The records section start

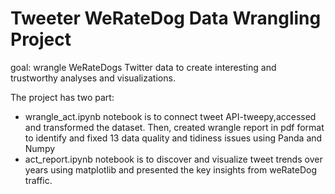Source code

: # Tweeter WeRateDog Data Wrangling Project
goal: wrangle WeRateDogs Twitter data to create interesting and trustworthy analyses and visualizations.

The project has two part:
- wrangle_act.ipynb notebook is to connect tweet API-tweepy,accessed and transformed the dataset. Then, created wrangle report in pdf format to identify and fixed 13 data quality and tidiness issues using Panda and Numpy
- act_report.ipynb notebook is to discover and  visualize tweet trends over years using matplotlib and presented the key insights	from weRateDog traffic.

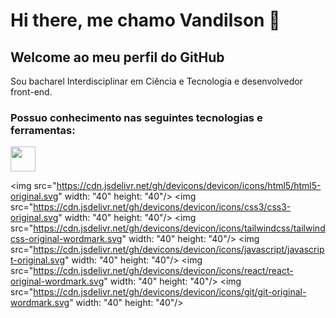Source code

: # Hi there, me chamo Vandilson 👋
## Welcome ao meu perfil do GitHub

Sou bacharel Interdisciplinar em Ciência e Tecnologia e desenvolvedor front-end.
### Possuo conhecimento nas seguintes tecnologias e ferramentas:
<img loading="lazy" src="https://cdn.jsdelivr.net/gh/devicons/devicon/icons/git/git-original.svg" width="40" height="40"/>

<img src="https://cdn.jsdelivr.net/gh/devicons/devicon/icons/html5/html5-original.svg" width: "40" height: "40"/>
<img src="https://cdn.jsdelivr.net/gh/devicons/devicon/icons/css3/css3-original.svg" width: "40" height: "40"/>
<img src="https://cdn.jsdelivr.net/gh/devicons/devicon/icons/tailwindcss/tailwindcss-original-wordmark.svg" width: "40" height: "40"/>
<img src="https://cdn.jsdelivr.net/gh/devicons/devicon/icons/javascript/javascript-original.svg" width: "40" height: "40"/>
<img src="https://cdn.jsdelivr.net/gh/devicons/devicon/icons/react/react-original-wordmark.svg" width: "40" height: "40"/>
<img src="https://cdn.jsdelivr.net/gh/devicons/devicon/icons/git/git-original-wordmark.svg" width: "40" height: "40"/>
        

<!--
**vandilsonbrito/vandilsonbrito** is a ✨ _special_ ✨ repository because its `README.md` (this file) appears on your GitHub profile.

Here are some ideas to get you started:

- 🔭 I’m currently working on ...
- 🌱 I’m currently learning ...
- 👯 I’m looking to collaborate on ...
- 🤔 I’m looking for help with ...
- 💬 Ask me about ...
- 📫 How to reach me: ...
- 😄 Pronouns: ...
- ⚡ Fun fact: ...
-->
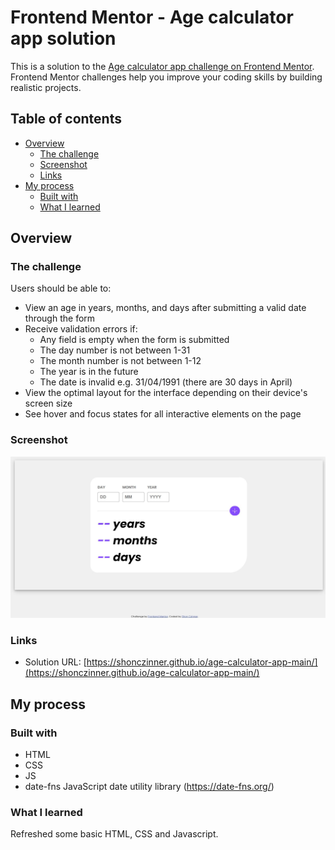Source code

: # Frontend Mentor - Age calculator app solution

This is a solution to the [Age calculator app challenge on Frontend Mentor](https://www.frontendmentor.io/challenges/age-calculator-app-dF9DFFpj-Q). Frontend Mentor challenges help you improve your coding skills by building realistic projects. 

## Table of contents

- [Overview](#overview)
  - [The challenge](#the-challenge)
  - [Screenshot](#screenshot)
  - [Links](#links)
- [My process](#my-process)
  - [Built with](#built-with)
  - [What I learned](#what-i-learned)

## Overview

### The challenge

Users should be able to:

- View an age in years, months, and days after submitting a valid date through the form
- Receive validation errors if:
  - Any field is empty when the form is submitted
  - The day number is not between 1-31
  - The month number is not between 1-12
  - The year is in the future
  - The date is invalid e.g. 31/04/1991 (there are 30 days in April)
- View the optimal layout for the interface depending on their device's screen size
- See hover and focus states for all interactive elements on the page

### Screenshot

![See the screenshot here.](https://raw.githubusercontent.com/shonczinner/age-calculator-app-main/main/screenshot.JPG)


### Links

- Solution URL: [https://shonczinner.github.io/age-calculator-app-main/](https://shonczinner.github.io/age-calculator-app-main/)

## My process

### Built with

- HTML
- CSS
- JS
- date-fns JavaScript date utility library (https://date-fns.org/)

### What I learned

Refreshed some basic HTML, CSS and Javascript.
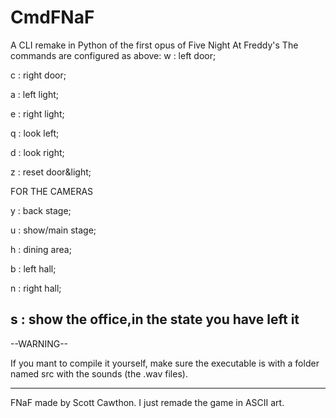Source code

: # CmdFNaF
A CLI remake in Python of the first opus of Five Night At Freddy's
The commands are configured as above:
w : left door;

c : right door;

a : left light;

e : right light;

q : look left;

d : look right;

z : reset door&light;

FOR THE CAMERAS


y : back stage;

u : show/main stage;

h : dining area;

b : left hall;

n : right hall;

s : show the office,in the state you have left it
---

--WARNING--

If you mant to compile it yourself, make sure the executable is with a folder named src with the sounds (the .wav files).

---
FNaF made by Scott Cawthon. I just remade the game in ASCII art.
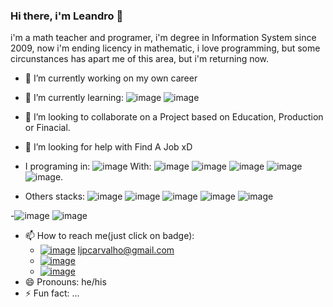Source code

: ### Hi there, i'm Leandro 👋

i'm a math teacher and programer, i'm degree in Information System since 2009, now i'm ending licency in mathematic, i love programming, but some circunstances has apart me of this area, but i'm returning now.

- 🔭 I’m currently working on my own career
- 🌱 I’m currently learning:
  ![image](https://img.shields.io/badge/Node%20js-339933?style=for-the-badge&logo=nodedotjs&logoColor=white)
  ![image](https://img.shields.io/badge/Vue%20js-35495E?style=for-the-badge&logo=vuedotjs&logoColor=4FC08D)
- 👯 I’m looking to collaborate on a Project based on Education, Production or Finacial.
- 🤔 I’m looking for help with Find A Job xD

- I programing in:
  ![image](https://img.shields.io/badge/JavaScript-323330?style=for-the-badge&logo=javascript&logoColor=F7DF1E)
  With:
  ![image](https://img.shields.io/badge/TypeScript-007ACC?style=for-the-badge&logo=typescript&logoColor=white)
  ![image](https://img.shields.io/badge/Redux-593D88?style=for-the-badge&logo=redux&logoColor=white)
  ![image](https://img.shields.io/badge/React-20232A?style=for-the-badge&logo=react&logoColor=61DAFB)
  ![image](https://img.shields.io/badge/Vite-B73BFE?style=for-the-badge&logo=vite&logoColor=FFD62E)
  ![image](https://img.shields.io/badge/Jest-C21325?style=for-the-badge&logo=jest&logoColor=white).

- Others stacks:
  ![image](https://img.shields.io/badge/HTML5-E34F26?style=for-the-badge&logo=html5&logoColor=white)
  ![image](https://img.shields.io/badge/CSS3-1572B6?style=for-the-badge&logo=css3&logoColor=white)
  ![image](https://img.shields.io/badge/Material%20UI-007FFF?style=for-the-badge&logo=mui&logoColor=white)
  ![image](https://img.shields.io/badge/styled--components-DB7093?style=for-the-badge&logo=styled-components&logoColor=white)
  ![image](https://img.shields.io/badge/PHP-777BB4?style=for-the-badge&logo=php&logoColor=white)


-![image](https://github-readme-stats.vercel.app/api?username=leandrojpcarvalho&show_icons=true&&include_all_commits=true&count_private=true&hide_border=true&title_color=00bfbf&icon_color=00bfbf%25text_color=c9d1d9&bg_color=0d1117)
![image](https://github-readme-stats.vercel.app/api/top-langs/?username=leandrojpcarvalho&layout=compact&hide_border=true&tilte_color&text_color=00bfbf&bg_color=0d1117)

- 📫 How to reach me(just click on badge):
  - [![image](https://img.shields.io/badge/Gmail-D14836?style=for-the-badge&logo=gmail&logoColor=white)](mailto:ljpcarvalho@gmail.com) ljpcarvalho@gmail.com
  - [![image](https://img.shields.io/badge/WhatsApp-25D366?style=for-the-badge&logo=whatsapp&logoColor=white)](https://wa.me/5583998639592)
  - [![image](https://img.shields.io/badge/LinkedIn-0077B5?style=for-the-badge&logo=linkedin&logoColor=white)](https://www.linkedin.com/in/leandrojpcarvalho/)
- 😄 Pronouns: he/his
- ⚡ Fun fact: ...
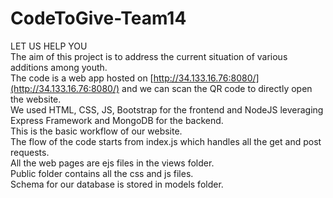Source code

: # CodeToGive-Team14

LET US HELP YOU <br />
The aim of this project is to address the current situation of various additions among youth.<br />
The code is a web app hosted on [http://34.133.16.76:8080/](http://34.133.16.76:8080/) and we can scan the QR code to directly open the website.<br />
We used HTML, CSS, JS, Bootstrap for the frontend and NodeJS leveraging Express Framework and MongoDB for the backend.<br />
This is the basic workflow of our website.<br />
The flow of the code starts from index.js which handles all the get and post requests.<br />
All the web pages are ejs files in the views folder.<br />
Public folder contains all the css and js files.<br />
Schema for our database is stored in models folder.<br />
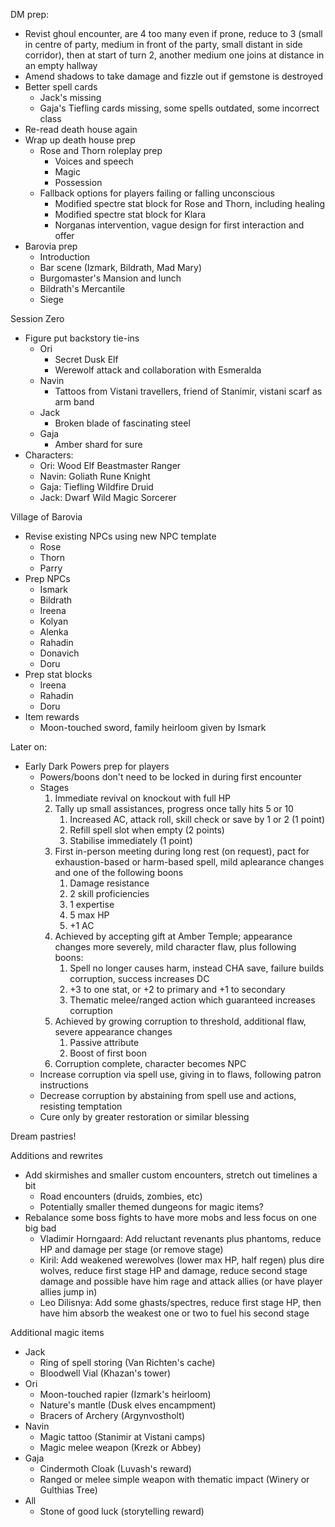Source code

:DM prep:
- Revist ghoul encounter, are 4 too many even if prone, reduce to 3 (small in centre of party, medium in front of the party, small distant in side corridor), then at start of turn 2, another medium one joins at distance in an empty hallway
- Amend shadows to take damage and fizzle out if gemstone is destroyed
- Better spell cards
	- Jack's missing
	- Gaja's Tiefling cards missing, some spells outdated, some incorrect class
- Re-read death house again
- Wrap up death house prep
	- Rose and Thorn roleplay prep
		- Voices and speech
		- Magic
		- Possession
	- Fallback options for players failing or falling unconscious
		- Modified spectre stat block for Rose and Thorn, including healing
		- Modified spectre stat block for Klara
		- Norganas intervention, vague design for first interaction and offer
- Barovia prep
	- Introduction
	- Bar scene (Izmark, Bildrath, Mad Mary)
	- Burgomaster's Mansion and lunch
	- Bildrath's Mercantile
	- Siege

Session Zero
- Figure put backstory tie-ins
	- Ori
		- Secret Dusk Elf
		- Werewolf attack and collaboration with Esmeralda
	- Navin
		- Tattoos from Vistani travellers, friend of Stanimir, vistani scarf as arm band
	- Jack
		- Broken blade of fascinating steel
	- Gaja
		- Amber shard for sure
- Characters:
	- Ori: Wood Elf Beastmaster Ranger
	- Navin: Goliath Rune Knight
	- Gaja: Tiefling Wildfire Druid
	- Jack: Dwarf Wild Magic Sorcerer

Village of Barovia
- Revise existing NPCs using new NPC template
	- Rose
	- Thorn
	- Parry
- Prep NPCs
	- Ismark
	- Bildrath
	- Ireena
	- Kolyan
	- Alenka
	- Rahadin
	- Donavich
	- Doru
- Prep stat blocks
	- Ireena
	- Rahadin
	- Doru
- Item rewards
	- Moon-touched sword, family heirloom given by Ismark

Later on:
- Early Dark Powers prep for players
	- Powers/boons don't need to be locked in during first encounter
	- Stages
		1. Immediate revival on knockout with full HP
		2. Tally up small assistances, progress once tally hits 5 or 10
			1. Increased AC, attack roll, skill check or save by 1 or 2 (1 point)
			2. Refill spell slot when empty (2 points)
			3. Stabilise immediately (1 point)
		3. First in-person meeting during long rest (on request), pact for exhaustion-based or harm-based spell, mild aplearance changes and one of the following boons
			1. Damage resistance
			2. 2 skill proficiencies
			3. 1 expertise
			4. 5 max HP
			5. +1 AC
		4. Achieved by accepting gift at Amber Temple; appearance changes more severely, mild character flaw, plus following boons:
			1. Spell no longer causes harm, instead CHA save, failure builds corruption, success increases DC
			2. +3 to one stat, or +2 to primary and +1 to secondary
			3. Thematic melee/ranged action which guaranteed increases corruption
		5. Achieved by growing corruption to threshold, additional flaw, severe appearance changes
			1. Passive attribute
			2. Boost of first boon
		6. Corruption complete, character becomes NPC
	- Increase corruption via spell use, giving in to flaws, following patron instructions
	- Decrease corruption by abstaining from spell use and actions, resisting temptation
	- Cure only by greater restoration or similar blessing

Dream pastries!

Additions and rewrites
- Add skirmishes and smaller custom encounters, stretch out timelines a bit
	- Road encounters (druids, zombies, etc)
	- Potentially smaller themed dungeons for magic items?
- Rebalance some boss fights to have more mobs and less focus on one big bad
	- Vladimir Horngaard: Add reluctant revenants plus phantoms, reduce HP and damage per stage (or remove stage)
	- Kiril: Add weakened werewolves (lower max HP, half regen) plus dire wolves, reduce first stage HP and damage, reduce second stage damage and possible have him rage and attack allies (or have player allies jump in)
	- Leo Dilisnya: Add some ghasts/spectres, reduce first stage HP, then have him absorb the weakest one or two to fuel his second stage

Additional magic items
- Jack
	- Ring of spell storing (Van Richten's cache)
	- Bloodwell Vial (Khazan's tower)
- Ori
	- Moon-touched rapier (Izmark's heirloom)
	- Nature's mantle (Dusk elves encampment)
	- Bracers of Archery (Argynvostholt)
- Navin
	- Magic tattoo (Stanimir at Vistani camps)
	- Magic melee weapon (Krezk or Abbey)
- Gaja
	- Cindermoth Cloak (Luvash's reward)
	- Ranged or melee simple weapon with thematic impact (Winery or Gulthias Tree)
- All
	- Stone of good luck (storytelling reward)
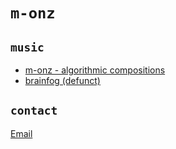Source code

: # `m-onz`

## `music`

* [m-onz - algorithmic compositions](https://m-onz.bandcamp.com)
* [brainfog (defunct)](https://brainfog-music.bandcamp.com)

## `contact`
[Email](mailto:m-onz@use.startmail.com)
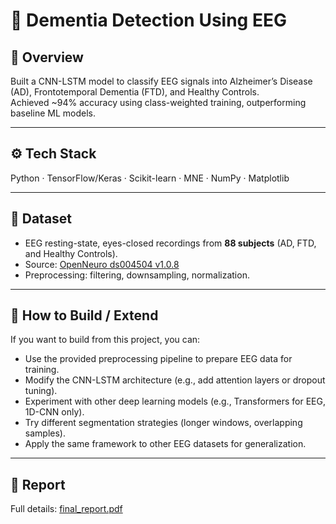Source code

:# 🧠 Dementia Detection Using EEG  

## 📌 Overview  
Built a CNN-LSTM model to classify EEG signals into Alzheimer’s Disease (AD), Frontotemporal Dementia (FTD), and Healthy Controls.  
Achieved ~94% accuracy using class-weighted training, outperforming baseline ML models.  

---

## ⚙️ Tech Stack  
Python · TensorFlow/Keras · Scikit-learn · MNE · NumPy · Matplotlib  

---

## 📂 Dataset  
- EEG resting-state, eyes-closed recordings from **88 subjects** (AD, FTD, and Healthy Controls).  
- Source: [OpenNeuro ds004504 v1.0.8](https://openneuro.org/datasets/ds004504/versions/1.0.8)  
- Preprocessing: filtering, downsampling, normalization.  

---

## 🚀 How to Build / Extend  
If you want to build from this project, you can:  
- Use the provided preprocessing pipeline to prepare EEG data for training.  
- Modify the CNN-LSTM architecture (e.g., add attention layers or dropout tuning).  
- Experiment with other deep learning models (e.g., Transformers for EEG, 1D-CNN only).  
- Try different segmentation strategies (longer windows, overlapping samples).  
- Apply the same framework to other EEG datasets for generalization.  

---

## 📑 Report  
Full details: [final_report.pdf](./final_report.pdf)  
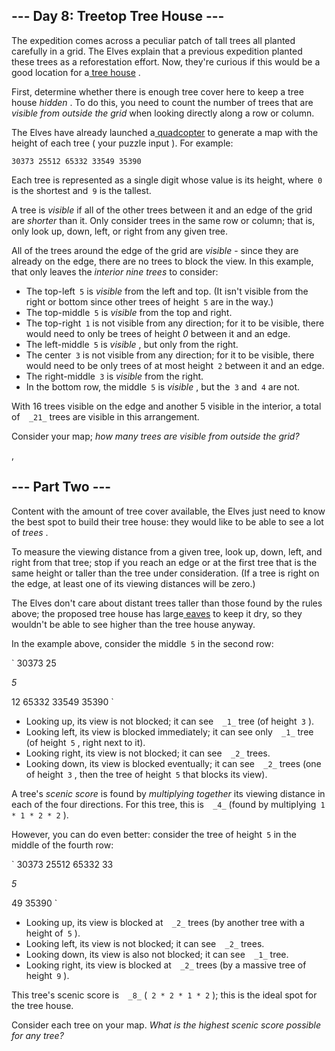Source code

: ##  \--- Day 8: Treetop Tree House ---

 The expedition comes across a peculiar patch of tall trees all planted carefully in a grid. The Elves explain that a previous expedition planted these trees as a reforestation effort. Now, they're curious if this would be a good location for a[ tree house](https://en.wikipedia.org/wiki/Tree%5Fhouse) .

 First, determine whether there is enough tree cover here to keep a tree house _hidden_ . To do this, you need to count the number of trees that are _visible from outside the grid_ when looking directly along a row or column.

 The Elves have already launched a[ quadcopter](https://en.wikipedia.org/wiki/Quadcopter) to generate a map with the height of each tree ( your puzzle input ). For example:


  `
   30373
25512
65332
33549
35390
  `
 
 Each tree is represented as a single digit whose value is its height, where` 0` is the shortest and` 9` is the tallest.

 A tree is _visible_ if all of the other trees between it and an edge of the grid are _shorter_ than it. Only consider trees in the same row or column; that is, only look up, down, left, or right from any given tree.

 All of the trees around the edge of the grid are _visible_ \- since they are already on the edge, there are no trees to block the view. In this example, that only leaves the _interior nine trees_ to consider:

* The top-left` 5` is _visible_ from the left and top. (It isn't visible from the right or bottom since other trees of height` 5` are in the way.)
* The top-middle` 5` is _visible_ from the top and right.
* The top-right` 1` is not visible from any direction; for it to be visible, there would need to only be trees of height _0_ between it and an edge.
* The left-middle` 5` is _visible_ , but only from the right.
* The center` 3` is not visible from any direction; for it to be visible, there would need to be only trees of at most height` 2` between it and an edge.
* The right-middle` 3` is _visible_ from the right.
* In the bottom row, the middle` 5` is _visible_ , but the` 3` and` 4` are not.

 With 16 trees visible on the edge and another 5 visible in the interior, a total of`   _21_ ` trees are visible in this arrangement.

 Consider your map; _how many trees are visible from outside the grid?_ 

,

##  \--- Part Two ---

 Content with the amount of tree cover available, the Elves just need to know the best spot to build their tree house: they would like to be able to see a lot of _trees_ .

 To measure the viewing distance from a given tree, look up, down, left, and right from that tree; stop if you reach an edge or at the first tree that is the same height or taller than the tree under consideration. (If a tree is right on the edge, at least one of its viewing distances will be zero.)

 The Elves don't care about distant trees taller than those found by the rules above; the proposed tree house has large[ eaves](https://en.wikipedia.org/wiki/Eaves) to keep it dry, so they wouldn't be able to see higher than the tree house anyway.

 In the example above, consider the middle` 5` in the second row:


  `
   30373
25
   
 _5_
   
   12
65332
33549
35390
  `
 
* Looking up, its view is not blocked; it can see`   _1_ ` tree (of height` 3` ).
* Looking left, its view is blocked immediately; it can see only`   _1_ ` tree (of height` 5` , right next to it).
* Looking right, its view is not blocked; it can see`   _2_ ` trees.
* Looking down, its view is blocked eventually; it can see`   _2_ ` trees (one of height` 3` , then the tree of height` 5` that blocks its view).

 A tree's _scenic score_ is found by _multiplying together_ its viewing distance in each of the four directions. For this tree, this is`   _4_ ` (found by multiplying` 1 * 1 * 2 * 2` ).

 However, you can do even better: consider the tree of height` 5` in the middle of the fourth row:


  `
   30373
25512
65332
33
   
 _5_
   
   49
35390
  `
 
* Looking up, its view is blocked at`   _2_ ` trees (by another tree with a height of` 5` ).
* Looking left, its view is not blocked; it can see`   _2_ ` trees.
* Looking down, its view is also not blocked; it can see`   _1_ ` tree.
* Looking right, its view is blocked at`   _2_ ` trees (by a massive tree of height` 9` ).

 This tree's scenic score is`   _8_ ` (` 2 * 2 * 1 * 2` ); this is the ideal spot for the tree house.

 Consider each tree on your map. _What is the highest scenic score possible for any tree?_ 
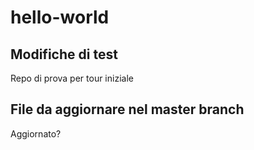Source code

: # hello-world
## Modifiche di test
Repo di prova per tour iniziale

## File da aggiornare nel master branch
Aggiornato?
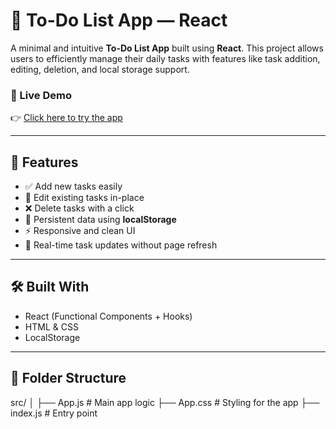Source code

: # 📝 To-Do List App — React

A minimal and intuitive **To-Do List App** built using **React**. This project allows users to efficiently manage their daily tasks with features like task addition, editing, deletion, and local storage support.

### 🚀 Live Demo

👉 [Click here to try the app](https://to-do-list-react-ten-jade.vercel.app/)

---

## 🔧 Features

- ✅ Add new tasks easily  
- 📝 Edit existing tasks in-place  
- ❌ Delete tasks with a click  
- 💾 Persistent data using **localStorage**  
- ⚡ Responsive and clean UI  
- 🔄 Real-time task updates without page refresh  

---

## 🛠️ Built With

- React (Functional Components + Hooks)  
- HTML & CSS  
- LocalStorage  

---

## 📁 Folder Structure

src/
│
├── App.js # Main app logic
├── App.css # Styling for the app
├── index.js # Entry point
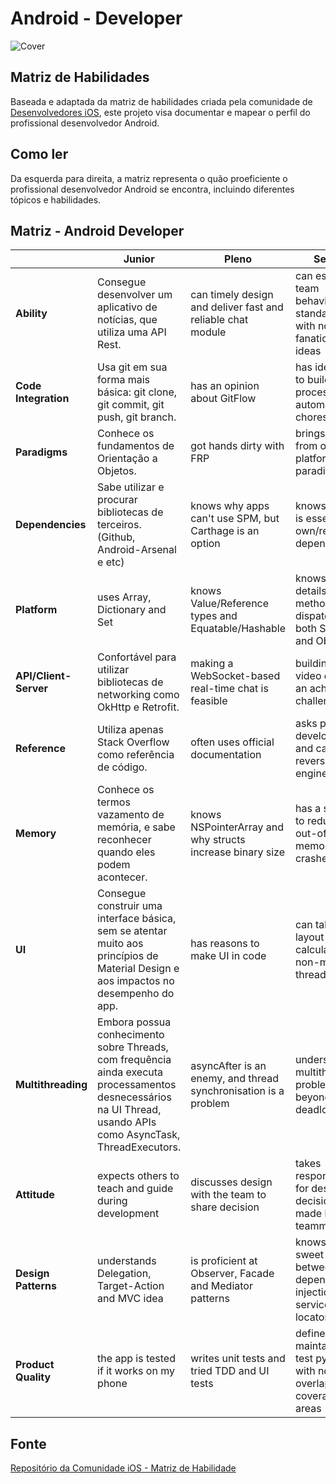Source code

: # Android - Developer

![Cover](http://i64.tinypic.com/33nkyvb.png)

## Matriz de Habilidades

Baseada e adaptada da matriz de habilidades criada pela comunidade de [Desenvolvedores iOS](https://github.com/BohdanOrlov/ios-skills-matrix), este projeto visa documentar e mapear o perfil do profissional desenvolvedor Android. 

## Como ler

Da esquerda para direita, a matriz representa o quão proeficiente o profissional desenvolvedor Android se encontra, incluindo diferentes tópicos e habilidades. 

## Matriz - Android Developer
|                         | Junior                                                  | Pleno                                                          | Senior                                                                      |
|-------------------------|---------------------------------------------------------|-----------------------------------------------------------------|-----------------------------------------------------------------------------|
| **Ability**                 | Consegue desenvolver um aplicativo de notícias, que utiliza uma API Rest.                | can timely design and deliver fast and reliable chat module     | can establish team behaviour standards with non-fanatical ideas             |
| **Code Integration**       | Usa git em sua forma mais básica: git clone, git commit, git push, git branch.                           | has an opinion about GitFlow                                    | has ideas how to build a CI process and automate chores                     |
| **Paradigms**               | Conhece os fundamentos de Orientação a Objetos.                                     | got hands dirty with FRP                                        | brings value from other platforms and paradigms                             |
| **Dependencies**            | Sabe utilizar e procurar bibliotecas de terceiros. (Github, Android-Arsenal e etc)                              | knows why apps can't use SPM, but Carthage is an option         | knows why it is essential to own/reduce dependencies                        |
| **Platform**                | uses Array, Dictionary and Set                          | knows Value/Reference types and Equatable/Hashable              | knows the details of method dispatch of both Swift and Obj-C                |
| **API/Client-Server** | Confortável para utilizar bibliotecas de networking como OkHttp e Retrofit. | making a WebSocket-based real-time chat is feasible             | building a video chat is an achievable challenge                            |
| **Reference**               | Utiliza apenas Stack Overflow como referência de código.           | often uses official documentation                               | asks platform developers and can reverse engineer                           |
| **Memory**                  | Conhece os termos vazamento de memória, e sabe reconhecer quando eles podem acontecer.                | knows NSPointerArray and why structs increase binary size       | has a strategy to reduce out-of-memory crashes                              |
| **UI**                      | Consegue construir uma interface básica, sem se atentar muito aos princípios de Material Design e aos impactos no desempenho do app.            | has reasons to make UI in code                                  | can take layout and diff calculation to non-main thread                     |
| **Multithreading**          | Embora possua conhecimento sobre Threads, com frequência ainda executa processamentos desnecessários na UI Thread, usando APIs como AsyncTask, ThreadExecutors.     | asyncAfter is an enemy, and thread synchronisation is a problem | understands multithreading problems beyond the deadlock                     |
| **Attitude**                | expects others to teach and guide during development    | discusses design with the team to share decision                | takes responsibility for design decision made by teammates                  |
| **Design Patterns**         | understands Delegation, Target-Action and MVC idea      | is proficient at Observer, Facade and Mediator patterns         | knows the sweet spot between dependency injection and service locator       |
| **Product Quality**         | the app is tested if it works on my phone               | writes unit tests and tried TDD and UI tests                    | defines a maintainable test pyramid with non-overlapping coverage areas | 

## Fonte 

[Repositório da Comunidade iOS - Matriz de Habilidade](https://github.com/BohdanOrlov/ios-skills-matrix/blob/master/README.md)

The records section end

• **What you have to do**
For the listing above, print only the lines starting at the line containing "Village of Barovia" and ending at the line containing "- Increase corruption", exactly, both included.

• **Expected answer**
Village of Barovia
- Revise existing NPCs using new NPC template
	- Rose
	- Thorn
	- Parry
- Prep NPCs
	- Ismark
	- Bildrath
	- Ireena
	- Kolyan
	- Alenka
	- Rahadin
	- Donavich
	- Doru
- Prep stat blocks
	- Ireena
	- Rahadin
	- Doru
- Item rewards
	- Moon-touched sword, family heirloom given by Ismark

Later on:
- Early Dark Powers prep for players
	- Powers/boons don't need to be locked in during first encounter
	- Stages
		1. Immediate revival on knockout with full HP
		2. Tally up small assistances, progress once tally hits 5 or 10
			1. Increased AC, attack roll, skill check or save by 1 or 2 (1 point)
			2. Refill spell slot when empty (2 points)
			3. Stabilise immediately (1 point)
		3. First in-person meeting during long rest (on request), pact for exhaustion-based or harm-based spell, mild aplearance changes and one of the following boons
			1. Damage resistance
			2. 2 skill proficiencies
			3. 1 expertise
			4. 5 max HP
			5. +1 AC
		4. Achieved by accepting gift at Amber Temple; appearance changes more severely, mild character flaw, plus following boons:
			1. Spell no longer causes harm, instead CHA save, failure builds corruption, success increases DC
			2. +3 to one stat, or +2 to primary and +1 to secondary
			3. Thematic melee/ranged action which guaranteed increases corruption
		5. Achieved by growing corruption to threshold, additional flaw, severe appearance changes
			1. Passive attribute
			2. Boost of first boon
		6. Corruption complete, character becomes NPC
	- Increase corruption via spell use, giving in to flaws, following patron instructions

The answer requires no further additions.